Each wikipedia article is on its own line. A typical line of the data set (article) will start as follows:
<page> <title>Critical theory</title>
... (snip) ...
<text xml:space="preserve">In the [[humanities]] and [[social sciences]], '''critical theory'''
has two quite different meanings with different origins and histories, one originating in [[social theory]]
and the other in [[literary criticism]]
... (snip)
Notice that the title of the article is delimited by an XML title tag, and the text of the article is delimited
by an XML text tag. The links in the article to other wikipedia articles are delimited by "[[" and "]]". Also,
certain links will look like this: "[[Longer Real Name|Short Name]]". These links appear in the article with "Short
Name" but link to an article titled "Longer Real Name".
A Possible Outline:
- graphBuilder - Construct a link graph out of wikipedia. Make sure this is space efficient - what kind
of graph representation can you use? You may also find SequenceFileOutputFormat useful for this.
- pageRankIter - One iteration updates the page rank values for your page rank graph.

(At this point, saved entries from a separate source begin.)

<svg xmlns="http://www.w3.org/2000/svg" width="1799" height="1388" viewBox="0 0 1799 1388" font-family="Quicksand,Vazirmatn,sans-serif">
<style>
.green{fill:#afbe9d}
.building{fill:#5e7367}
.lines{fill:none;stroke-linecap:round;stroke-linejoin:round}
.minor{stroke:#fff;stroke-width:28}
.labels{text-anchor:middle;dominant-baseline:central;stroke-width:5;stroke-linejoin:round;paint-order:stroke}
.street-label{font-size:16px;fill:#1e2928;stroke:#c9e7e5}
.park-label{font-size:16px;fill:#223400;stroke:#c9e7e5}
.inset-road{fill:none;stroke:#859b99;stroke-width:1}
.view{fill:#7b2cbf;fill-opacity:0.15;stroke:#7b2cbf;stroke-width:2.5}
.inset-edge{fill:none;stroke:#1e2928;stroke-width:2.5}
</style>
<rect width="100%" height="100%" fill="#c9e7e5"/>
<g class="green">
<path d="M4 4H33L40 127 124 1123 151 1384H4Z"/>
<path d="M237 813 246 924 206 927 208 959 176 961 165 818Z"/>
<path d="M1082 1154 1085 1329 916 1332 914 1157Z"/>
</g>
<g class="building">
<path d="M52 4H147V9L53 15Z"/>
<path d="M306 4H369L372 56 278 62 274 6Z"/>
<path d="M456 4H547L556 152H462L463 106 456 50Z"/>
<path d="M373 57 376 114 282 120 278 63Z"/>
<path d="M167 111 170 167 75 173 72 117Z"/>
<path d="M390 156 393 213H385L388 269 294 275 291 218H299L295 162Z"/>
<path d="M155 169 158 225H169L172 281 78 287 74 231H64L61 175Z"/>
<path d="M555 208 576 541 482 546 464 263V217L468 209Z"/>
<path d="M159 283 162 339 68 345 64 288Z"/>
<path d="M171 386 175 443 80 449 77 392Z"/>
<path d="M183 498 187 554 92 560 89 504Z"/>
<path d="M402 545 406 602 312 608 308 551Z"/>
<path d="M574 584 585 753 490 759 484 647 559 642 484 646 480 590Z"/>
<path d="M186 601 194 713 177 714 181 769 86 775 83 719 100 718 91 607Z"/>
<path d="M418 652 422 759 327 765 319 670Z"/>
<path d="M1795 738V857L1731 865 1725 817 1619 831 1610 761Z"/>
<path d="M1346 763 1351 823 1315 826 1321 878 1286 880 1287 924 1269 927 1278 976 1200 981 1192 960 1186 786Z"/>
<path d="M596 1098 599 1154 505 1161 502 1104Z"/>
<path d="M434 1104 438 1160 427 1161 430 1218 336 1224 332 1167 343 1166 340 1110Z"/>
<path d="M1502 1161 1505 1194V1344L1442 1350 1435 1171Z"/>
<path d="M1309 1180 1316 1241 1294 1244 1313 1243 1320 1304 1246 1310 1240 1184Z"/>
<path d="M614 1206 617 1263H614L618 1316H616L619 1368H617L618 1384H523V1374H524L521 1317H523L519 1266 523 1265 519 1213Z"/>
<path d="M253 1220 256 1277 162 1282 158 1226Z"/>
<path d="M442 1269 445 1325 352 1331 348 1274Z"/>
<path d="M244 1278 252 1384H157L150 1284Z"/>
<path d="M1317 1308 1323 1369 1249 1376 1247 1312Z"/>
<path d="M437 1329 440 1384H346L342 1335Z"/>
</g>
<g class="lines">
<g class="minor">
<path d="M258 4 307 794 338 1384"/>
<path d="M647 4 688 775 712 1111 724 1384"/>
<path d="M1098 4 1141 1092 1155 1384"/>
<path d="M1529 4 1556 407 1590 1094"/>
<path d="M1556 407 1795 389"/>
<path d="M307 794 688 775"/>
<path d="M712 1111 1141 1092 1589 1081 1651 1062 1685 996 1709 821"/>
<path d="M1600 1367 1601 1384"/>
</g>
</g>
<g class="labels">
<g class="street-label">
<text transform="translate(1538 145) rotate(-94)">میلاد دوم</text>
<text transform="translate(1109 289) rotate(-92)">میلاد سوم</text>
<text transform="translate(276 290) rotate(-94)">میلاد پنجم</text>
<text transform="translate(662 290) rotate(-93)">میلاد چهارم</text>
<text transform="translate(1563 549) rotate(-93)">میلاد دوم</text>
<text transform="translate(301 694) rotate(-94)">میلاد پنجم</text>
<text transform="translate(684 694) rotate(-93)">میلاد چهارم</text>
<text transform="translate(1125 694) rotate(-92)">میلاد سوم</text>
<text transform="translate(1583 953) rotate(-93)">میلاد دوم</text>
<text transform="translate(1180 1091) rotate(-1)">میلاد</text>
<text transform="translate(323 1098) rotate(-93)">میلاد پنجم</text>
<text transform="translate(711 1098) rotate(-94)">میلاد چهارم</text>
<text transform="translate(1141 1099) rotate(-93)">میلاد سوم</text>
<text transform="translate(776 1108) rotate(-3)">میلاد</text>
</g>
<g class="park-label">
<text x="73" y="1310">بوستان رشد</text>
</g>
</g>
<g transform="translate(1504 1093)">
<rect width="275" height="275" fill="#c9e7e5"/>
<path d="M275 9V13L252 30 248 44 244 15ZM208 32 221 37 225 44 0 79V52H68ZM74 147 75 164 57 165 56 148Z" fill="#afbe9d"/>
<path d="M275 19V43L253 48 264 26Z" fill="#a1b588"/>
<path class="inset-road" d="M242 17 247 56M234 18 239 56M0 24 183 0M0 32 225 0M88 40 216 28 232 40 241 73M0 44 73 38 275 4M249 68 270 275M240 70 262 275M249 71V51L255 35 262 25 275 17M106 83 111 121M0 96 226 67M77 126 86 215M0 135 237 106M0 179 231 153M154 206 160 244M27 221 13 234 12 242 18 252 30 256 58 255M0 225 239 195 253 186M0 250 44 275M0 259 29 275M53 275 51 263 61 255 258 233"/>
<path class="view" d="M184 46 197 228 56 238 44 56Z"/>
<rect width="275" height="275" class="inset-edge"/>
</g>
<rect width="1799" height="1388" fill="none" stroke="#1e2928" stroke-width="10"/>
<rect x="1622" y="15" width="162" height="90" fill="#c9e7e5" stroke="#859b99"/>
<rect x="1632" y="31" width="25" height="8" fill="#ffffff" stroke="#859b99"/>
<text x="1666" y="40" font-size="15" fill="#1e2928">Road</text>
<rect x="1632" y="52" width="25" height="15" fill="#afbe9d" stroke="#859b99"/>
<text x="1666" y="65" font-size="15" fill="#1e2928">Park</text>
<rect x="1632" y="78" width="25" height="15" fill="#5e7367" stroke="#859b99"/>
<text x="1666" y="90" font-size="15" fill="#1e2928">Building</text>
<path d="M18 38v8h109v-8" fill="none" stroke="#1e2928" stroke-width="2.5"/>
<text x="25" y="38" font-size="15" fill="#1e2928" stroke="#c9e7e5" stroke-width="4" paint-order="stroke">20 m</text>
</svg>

- pageRankViewer - Returns the page ranks for wikipedia articles in a human readable way. (For example
converting from SequenceFileInputFormat to TextOutpuFormat and sorting on page rank.)
Extensions:
You must implement at least one extension, either from the list below or your own, and you should feel free to implement
more!
- Link Hack Wikipedia. Use your data to subtly edit important Wikipedia pages to increase the
pagerank of a pet cause. Tell us what you did and why it should work.

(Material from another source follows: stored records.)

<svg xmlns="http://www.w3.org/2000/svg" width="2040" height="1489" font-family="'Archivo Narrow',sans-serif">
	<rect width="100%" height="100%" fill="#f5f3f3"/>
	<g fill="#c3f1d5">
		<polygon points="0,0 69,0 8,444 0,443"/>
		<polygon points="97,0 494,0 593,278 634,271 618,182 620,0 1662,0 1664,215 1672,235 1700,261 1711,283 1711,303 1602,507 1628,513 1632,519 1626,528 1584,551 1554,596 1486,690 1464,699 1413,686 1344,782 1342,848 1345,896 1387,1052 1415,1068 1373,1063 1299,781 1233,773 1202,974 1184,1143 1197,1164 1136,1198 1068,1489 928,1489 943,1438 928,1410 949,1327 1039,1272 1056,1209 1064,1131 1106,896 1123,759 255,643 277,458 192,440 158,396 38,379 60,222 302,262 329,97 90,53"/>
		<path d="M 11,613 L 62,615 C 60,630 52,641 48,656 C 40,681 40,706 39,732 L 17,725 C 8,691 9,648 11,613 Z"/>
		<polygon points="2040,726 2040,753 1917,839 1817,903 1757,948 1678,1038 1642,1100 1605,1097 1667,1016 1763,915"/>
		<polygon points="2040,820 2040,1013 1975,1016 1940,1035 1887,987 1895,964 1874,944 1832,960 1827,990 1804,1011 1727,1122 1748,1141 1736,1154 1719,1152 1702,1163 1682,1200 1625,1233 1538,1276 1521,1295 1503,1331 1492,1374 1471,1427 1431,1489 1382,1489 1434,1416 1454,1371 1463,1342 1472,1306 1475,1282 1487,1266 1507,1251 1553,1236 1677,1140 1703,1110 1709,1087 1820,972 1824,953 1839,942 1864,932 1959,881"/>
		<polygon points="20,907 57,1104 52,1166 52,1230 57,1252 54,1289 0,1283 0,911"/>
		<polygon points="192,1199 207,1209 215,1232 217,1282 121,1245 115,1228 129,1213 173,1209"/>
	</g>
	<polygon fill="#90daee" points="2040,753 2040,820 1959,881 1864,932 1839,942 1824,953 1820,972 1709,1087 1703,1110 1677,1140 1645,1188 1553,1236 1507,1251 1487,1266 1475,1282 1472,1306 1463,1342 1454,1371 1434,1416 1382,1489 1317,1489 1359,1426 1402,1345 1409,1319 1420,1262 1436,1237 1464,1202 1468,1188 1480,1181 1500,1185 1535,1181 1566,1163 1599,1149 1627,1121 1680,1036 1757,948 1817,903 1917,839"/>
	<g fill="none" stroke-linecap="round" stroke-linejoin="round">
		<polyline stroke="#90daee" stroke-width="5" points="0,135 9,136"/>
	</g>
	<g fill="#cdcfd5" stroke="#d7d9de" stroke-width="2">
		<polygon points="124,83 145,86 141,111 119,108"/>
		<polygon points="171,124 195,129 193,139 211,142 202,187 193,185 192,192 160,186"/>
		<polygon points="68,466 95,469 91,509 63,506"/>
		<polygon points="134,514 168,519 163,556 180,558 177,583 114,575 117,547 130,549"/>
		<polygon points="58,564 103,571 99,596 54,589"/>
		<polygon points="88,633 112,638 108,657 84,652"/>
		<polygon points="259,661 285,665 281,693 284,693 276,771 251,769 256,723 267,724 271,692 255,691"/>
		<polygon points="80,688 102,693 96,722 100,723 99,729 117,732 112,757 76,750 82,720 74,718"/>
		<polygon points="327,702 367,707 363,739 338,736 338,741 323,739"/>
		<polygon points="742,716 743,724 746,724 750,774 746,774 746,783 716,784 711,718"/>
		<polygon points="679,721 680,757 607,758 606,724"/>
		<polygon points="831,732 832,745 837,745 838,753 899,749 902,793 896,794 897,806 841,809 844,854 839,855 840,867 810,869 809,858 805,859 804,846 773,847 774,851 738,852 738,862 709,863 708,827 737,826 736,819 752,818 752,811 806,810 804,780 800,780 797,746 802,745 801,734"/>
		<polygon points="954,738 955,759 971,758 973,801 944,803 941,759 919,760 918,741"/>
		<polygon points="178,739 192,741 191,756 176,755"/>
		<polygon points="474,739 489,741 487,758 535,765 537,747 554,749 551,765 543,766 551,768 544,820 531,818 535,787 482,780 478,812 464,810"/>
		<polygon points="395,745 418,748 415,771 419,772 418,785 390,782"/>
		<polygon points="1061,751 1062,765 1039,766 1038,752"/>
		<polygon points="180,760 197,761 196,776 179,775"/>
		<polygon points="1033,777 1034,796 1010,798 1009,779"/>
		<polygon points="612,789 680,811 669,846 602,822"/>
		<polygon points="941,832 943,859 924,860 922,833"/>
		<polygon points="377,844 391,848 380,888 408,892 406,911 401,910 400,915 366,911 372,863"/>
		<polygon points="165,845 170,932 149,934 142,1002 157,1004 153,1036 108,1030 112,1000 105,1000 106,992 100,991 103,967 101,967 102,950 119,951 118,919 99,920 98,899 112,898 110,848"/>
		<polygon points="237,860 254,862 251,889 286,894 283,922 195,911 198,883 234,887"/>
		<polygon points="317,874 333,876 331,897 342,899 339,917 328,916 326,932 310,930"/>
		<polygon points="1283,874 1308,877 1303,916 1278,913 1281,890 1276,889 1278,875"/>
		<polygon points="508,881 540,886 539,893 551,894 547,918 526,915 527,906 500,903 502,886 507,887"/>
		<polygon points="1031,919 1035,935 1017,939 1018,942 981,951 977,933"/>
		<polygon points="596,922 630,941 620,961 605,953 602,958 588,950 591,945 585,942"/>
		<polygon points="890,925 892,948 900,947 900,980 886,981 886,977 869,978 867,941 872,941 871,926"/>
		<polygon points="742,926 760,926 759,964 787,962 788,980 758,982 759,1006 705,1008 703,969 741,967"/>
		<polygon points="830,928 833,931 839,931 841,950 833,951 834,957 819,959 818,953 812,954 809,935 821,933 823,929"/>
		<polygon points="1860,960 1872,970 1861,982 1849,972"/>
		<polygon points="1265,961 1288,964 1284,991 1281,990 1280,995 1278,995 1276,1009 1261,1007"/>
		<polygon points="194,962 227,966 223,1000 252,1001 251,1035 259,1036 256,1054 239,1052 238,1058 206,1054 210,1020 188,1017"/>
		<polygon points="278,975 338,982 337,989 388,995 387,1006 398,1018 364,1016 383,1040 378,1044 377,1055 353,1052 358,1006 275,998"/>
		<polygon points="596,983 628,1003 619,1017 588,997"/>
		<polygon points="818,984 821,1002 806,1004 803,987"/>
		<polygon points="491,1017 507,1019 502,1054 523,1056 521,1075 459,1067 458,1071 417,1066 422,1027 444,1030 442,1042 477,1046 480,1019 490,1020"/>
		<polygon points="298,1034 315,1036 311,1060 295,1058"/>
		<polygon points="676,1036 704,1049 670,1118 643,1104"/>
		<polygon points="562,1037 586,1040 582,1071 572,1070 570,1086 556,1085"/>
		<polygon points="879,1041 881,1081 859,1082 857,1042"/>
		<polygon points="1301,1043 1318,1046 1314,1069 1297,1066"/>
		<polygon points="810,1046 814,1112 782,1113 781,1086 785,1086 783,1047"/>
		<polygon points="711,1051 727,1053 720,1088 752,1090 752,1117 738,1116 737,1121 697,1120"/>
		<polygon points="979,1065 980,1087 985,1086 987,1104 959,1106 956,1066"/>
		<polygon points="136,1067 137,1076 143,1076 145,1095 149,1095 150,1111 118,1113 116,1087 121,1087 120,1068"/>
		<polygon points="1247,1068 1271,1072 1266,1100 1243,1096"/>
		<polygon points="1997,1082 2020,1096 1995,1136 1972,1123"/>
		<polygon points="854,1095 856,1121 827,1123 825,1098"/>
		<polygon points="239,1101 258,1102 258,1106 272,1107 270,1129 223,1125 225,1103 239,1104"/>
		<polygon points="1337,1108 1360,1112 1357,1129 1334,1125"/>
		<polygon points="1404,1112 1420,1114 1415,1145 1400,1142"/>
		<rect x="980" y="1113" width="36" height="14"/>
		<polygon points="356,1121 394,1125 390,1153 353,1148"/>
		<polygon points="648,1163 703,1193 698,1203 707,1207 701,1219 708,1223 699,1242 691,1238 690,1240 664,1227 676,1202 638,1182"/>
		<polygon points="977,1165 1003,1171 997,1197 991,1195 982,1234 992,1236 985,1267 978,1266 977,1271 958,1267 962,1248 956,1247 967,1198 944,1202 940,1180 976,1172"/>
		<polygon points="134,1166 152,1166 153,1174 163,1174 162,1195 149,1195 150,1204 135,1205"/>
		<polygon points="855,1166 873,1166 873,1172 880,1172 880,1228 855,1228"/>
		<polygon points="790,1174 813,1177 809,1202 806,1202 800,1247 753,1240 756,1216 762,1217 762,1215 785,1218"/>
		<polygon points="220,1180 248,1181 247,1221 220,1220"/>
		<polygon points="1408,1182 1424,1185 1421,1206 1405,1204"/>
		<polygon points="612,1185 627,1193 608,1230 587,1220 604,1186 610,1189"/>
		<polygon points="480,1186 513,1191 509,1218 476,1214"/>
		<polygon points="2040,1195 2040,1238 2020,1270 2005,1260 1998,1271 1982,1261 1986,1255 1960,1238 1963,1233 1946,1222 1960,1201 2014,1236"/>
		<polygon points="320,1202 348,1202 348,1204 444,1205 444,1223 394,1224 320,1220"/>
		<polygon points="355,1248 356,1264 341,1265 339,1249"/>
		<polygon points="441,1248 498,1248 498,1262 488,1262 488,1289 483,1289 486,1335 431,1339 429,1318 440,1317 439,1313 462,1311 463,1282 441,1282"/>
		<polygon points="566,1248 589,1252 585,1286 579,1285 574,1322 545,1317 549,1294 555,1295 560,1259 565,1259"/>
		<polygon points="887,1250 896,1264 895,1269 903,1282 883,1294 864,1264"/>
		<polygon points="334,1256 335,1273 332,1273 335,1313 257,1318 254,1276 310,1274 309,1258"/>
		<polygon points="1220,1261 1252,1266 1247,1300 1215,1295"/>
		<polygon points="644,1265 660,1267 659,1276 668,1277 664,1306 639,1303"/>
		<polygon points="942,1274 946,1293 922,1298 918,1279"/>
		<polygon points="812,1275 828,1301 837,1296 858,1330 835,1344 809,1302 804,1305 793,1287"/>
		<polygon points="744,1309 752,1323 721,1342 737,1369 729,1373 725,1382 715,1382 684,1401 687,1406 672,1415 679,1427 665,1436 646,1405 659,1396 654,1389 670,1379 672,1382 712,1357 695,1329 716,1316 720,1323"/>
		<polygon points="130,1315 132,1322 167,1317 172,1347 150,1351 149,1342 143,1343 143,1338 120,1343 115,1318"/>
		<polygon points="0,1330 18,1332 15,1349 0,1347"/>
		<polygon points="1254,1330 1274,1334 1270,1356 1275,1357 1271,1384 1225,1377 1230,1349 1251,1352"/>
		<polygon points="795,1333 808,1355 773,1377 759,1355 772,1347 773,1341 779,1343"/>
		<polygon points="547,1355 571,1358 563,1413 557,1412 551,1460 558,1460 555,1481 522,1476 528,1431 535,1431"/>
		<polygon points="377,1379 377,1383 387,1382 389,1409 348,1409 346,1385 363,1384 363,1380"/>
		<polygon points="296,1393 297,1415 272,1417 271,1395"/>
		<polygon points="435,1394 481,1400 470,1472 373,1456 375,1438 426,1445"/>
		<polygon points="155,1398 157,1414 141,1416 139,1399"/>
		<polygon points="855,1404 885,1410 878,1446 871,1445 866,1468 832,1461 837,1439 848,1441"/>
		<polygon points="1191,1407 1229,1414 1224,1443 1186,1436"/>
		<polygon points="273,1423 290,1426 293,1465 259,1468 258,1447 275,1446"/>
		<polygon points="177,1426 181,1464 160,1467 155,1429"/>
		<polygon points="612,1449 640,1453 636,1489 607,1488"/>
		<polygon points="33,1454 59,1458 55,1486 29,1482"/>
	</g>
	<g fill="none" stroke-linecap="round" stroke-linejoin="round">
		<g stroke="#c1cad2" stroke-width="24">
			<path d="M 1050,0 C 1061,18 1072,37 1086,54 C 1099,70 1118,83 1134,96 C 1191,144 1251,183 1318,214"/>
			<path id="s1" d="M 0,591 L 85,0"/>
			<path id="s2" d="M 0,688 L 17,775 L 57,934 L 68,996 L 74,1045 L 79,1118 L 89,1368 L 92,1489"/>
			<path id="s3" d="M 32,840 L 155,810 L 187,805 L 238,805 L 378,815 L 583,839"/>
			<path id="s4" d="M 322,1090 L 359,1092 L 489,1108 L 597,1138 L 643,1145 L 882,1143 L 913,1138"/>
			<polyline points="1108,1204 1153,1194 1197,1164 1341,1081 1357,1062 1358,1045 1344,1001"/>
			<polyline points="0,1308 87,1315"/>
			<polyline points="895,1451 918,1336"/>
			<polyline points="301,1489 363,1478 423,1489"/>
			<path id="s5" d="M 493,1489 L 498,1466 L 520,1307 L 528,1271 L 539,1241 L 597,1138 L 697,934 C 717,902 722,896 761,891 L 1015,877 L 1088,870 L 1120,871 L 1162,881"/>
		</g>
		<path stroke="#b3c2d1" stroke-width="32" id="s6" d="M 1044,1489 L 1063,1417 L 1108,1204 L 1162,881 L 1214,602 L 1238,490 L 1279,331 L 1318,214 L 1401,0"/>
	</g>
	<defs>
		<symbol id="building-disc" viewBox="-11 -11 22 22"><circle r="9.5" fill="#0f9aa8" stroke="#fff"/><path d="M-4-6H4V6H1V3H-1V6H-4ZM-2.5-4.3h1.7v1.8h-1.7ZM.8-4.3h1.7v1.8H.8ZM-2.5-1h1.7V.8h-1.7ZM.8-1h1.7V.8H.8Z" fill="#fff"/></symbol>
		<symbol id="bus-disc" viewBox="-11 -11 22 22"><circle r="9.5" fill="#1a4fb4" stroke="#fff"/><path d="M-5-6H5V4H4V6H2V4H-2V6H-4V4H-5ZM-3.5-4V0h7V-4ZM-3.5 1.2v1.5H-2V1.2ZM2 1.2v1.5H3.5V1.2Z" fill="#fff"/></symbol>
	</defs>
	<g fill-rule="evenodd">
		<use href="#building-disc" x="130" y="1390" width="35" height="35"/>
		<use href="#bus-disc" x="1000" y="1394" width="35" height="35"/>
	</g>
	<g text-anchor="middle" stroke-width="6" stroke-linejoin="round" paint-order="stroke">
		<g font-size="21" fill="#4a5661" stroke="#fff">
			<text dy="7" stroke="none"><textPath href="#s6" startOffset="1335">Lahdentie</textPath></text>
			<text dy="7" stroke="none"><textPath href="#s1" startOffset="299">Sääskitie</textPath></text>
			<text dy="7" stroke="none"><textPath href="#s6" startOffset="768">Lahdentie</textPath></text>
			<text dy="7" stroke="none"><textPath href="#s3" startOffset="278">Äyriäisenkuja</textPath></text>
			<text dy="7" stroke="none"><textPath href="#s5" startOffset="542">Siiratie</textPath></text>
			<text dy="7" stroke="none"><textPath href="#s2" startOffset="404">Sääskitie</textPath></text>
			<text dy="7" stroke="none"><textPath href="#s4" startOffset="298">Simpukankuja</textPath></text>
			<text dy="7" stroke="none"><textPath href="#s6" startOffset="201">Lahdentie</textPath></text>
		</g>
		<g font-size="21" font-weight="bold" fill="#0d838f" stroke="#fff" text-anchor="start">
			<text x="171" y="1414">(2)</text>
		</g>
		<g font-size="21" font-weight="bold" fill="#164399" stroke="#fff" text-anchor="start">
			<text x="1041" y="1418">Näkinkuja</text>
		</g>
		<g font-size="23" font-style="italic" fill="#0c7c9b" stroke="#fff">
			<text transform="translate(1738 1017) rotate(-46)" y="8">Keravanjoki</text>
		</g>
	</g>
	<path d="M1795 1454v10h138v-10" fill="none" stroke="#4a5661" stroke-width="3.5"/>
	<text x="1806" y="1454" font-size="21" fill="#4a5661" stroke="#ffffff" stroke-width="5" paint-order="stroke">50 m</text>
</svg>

- Implement variably weighted links. Explain your heuristic and convince us that its working.
- Combine project 1 (Inverted Indexer) and your Page Ranker into a rudimentary search engine over wikipedia.
Explain how you used the page rank when retrieving search results.
Hints:
- You can run a hadoop job locally for testing purposes:
- In Windows: Make sure you have Cygwin installed. Then, make sure
that 'CYGWIN_INSTALL_DIR\bin' is in your PATH environment variable where CYGWIN_INSTALL_DIR is an actual dir like C:\cygwin. (If you need help with this see
here)
- Make sure the directories pointed to by source and destination are valid. Note that your working directory
is now your current directory, so if you are starting from eclipse, the working directory is your project's root
directory
- Then, just run the main method of your job's driver.
- Get extra use out of your PageRank reduce method by also setting it as your combiner class (why is this ok?)
- You can get at more information during your mapper and reducer execution by using the 'reporter.setStatus()'
method in your mapper and reducer. This will allow you to set your mapper/reducer's status visible on the web interface
- You can also set the name of your job (that will apear on the web interface) by calling 'conf.setJobName()' in your
driver. This can be useful to keep track of your Page Rank iterations.
- You can read directly from the DFS. This is especially useful if you combine this with passing parameters to your mappers
as described in project 1 hints. The relevant class is '
- The Hadoop API documentation is found at the hadoop website - It can be very useful.
Quick Link.
- Read the Cluster Notes and use the Job Tracker!
- Start early!
Write-Up:
- How long do you think this project will take you to finish?
- How much time did you actually spend on the project?
- Acknowledge any assistance you received from anyone except assigned course readings and the
course staff.
- Explain why it's ok to use a combiner class with the PageRank algorithm.
- What are the ten pages with highest rank in the provided Wikipedia corpus?
- Describe any extensions you've implemented.